A singular focus on misinformation is a philosophical decision, and if leftists want to judge and marginalize humans who transgress in this particular respect — ignoring everything else about such persons — perhaps they should make their case before trying to rationalize such marginalization post hoc.
The authors cite no examples of banned users — they didn’t talk to any, or cite any accounts. Nor do they refer to Twitter’s censorship and banning policies of the period — that leaves us blind. They betray no awareness of the fact that many people were banned by Twitter not for misinformation, but for dissent from leftist ideology, especially the new trans ideology.
Misinformation Examples
There are plenty of examples of leftist misinformation for the curious. I searched for #BidenHarris2020 in the Twitter app on my phone, and gathered four of the tweets below in less than one minute. The other examples are just well-known misinformation cases. From the Biden tag search I learned that:
Tulsi Gabbard is a notorious Russian asset/agent.
The vaccines were almost two years away (as of Sep 17, 2020), because the Pfizer study was set to be two years long…
The vaccines wouldn’t be distributed before the election because they required specific bottles, made from special sand, and we were short on that sand due to Trump’s incompetence. (They weren’t distributed before the election, if it matters.)
A setup video of Republican Senate candidate Blake Masters shows that he empathized with the undercover leftists’ compelling tale of killing illegal immigrants on their border property. (The video is hilarious — they think that’s how conservatives talk, and the “right to a militia” is an amazing misread of the Second Amendment. I felt bad for Masters — he was friendly and approachable, and they kept trying to stick a knife in him.)
Something about conservatives being the product of alien demonseed, drinking bleach, and a Russian takeover of the United States. Hard to follow.
Some sort of conspiracy theory about Ivanka Trump dining with Chinese leader Xi Jinping on Day X, and doing other things on other days, like getting patents and trademarks.
That’s it for Part 1. Part 2 will dive into a historically unprecedented fact check from the Washington Post, and provide tools for training your students and other sentients using the Rand, Pennycook, et al papers.
Amazing write-up!
I remember in mid 2021 mentioning to some friends that while mask mandates were a defensible idea, it wasn't clear just how effective masks actually were.
Well, you'd think I just killed somebody based on the reaction I received, and these were smart and well-educated people. I mentioned the research the CDC itself based their recommendations on, and offered to share it. Nobody had any interest.
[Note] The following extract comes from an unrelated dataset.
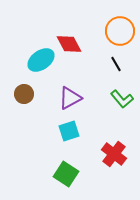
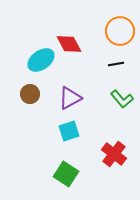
black line: rotated 70 degrees counterclockwise
brown circle: moved 6 px right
One of my friends is a doctor and had a similar reaction when I suggested masks might not be as effective as had been suggested. I sent him the CDC research and he was blown away by the differences between the strength of the masking recommendations/requirements/rhetoric, and the quality of the science.
Of course, during the pandemic, it was going to be difficult to conduct high-quality studies to definitively demonstrate mask effectiveness, but leftists acted as if the evidence in favor of masking was overwhelming, when it never was. They used phrases like, "masks work", as if it is binary question.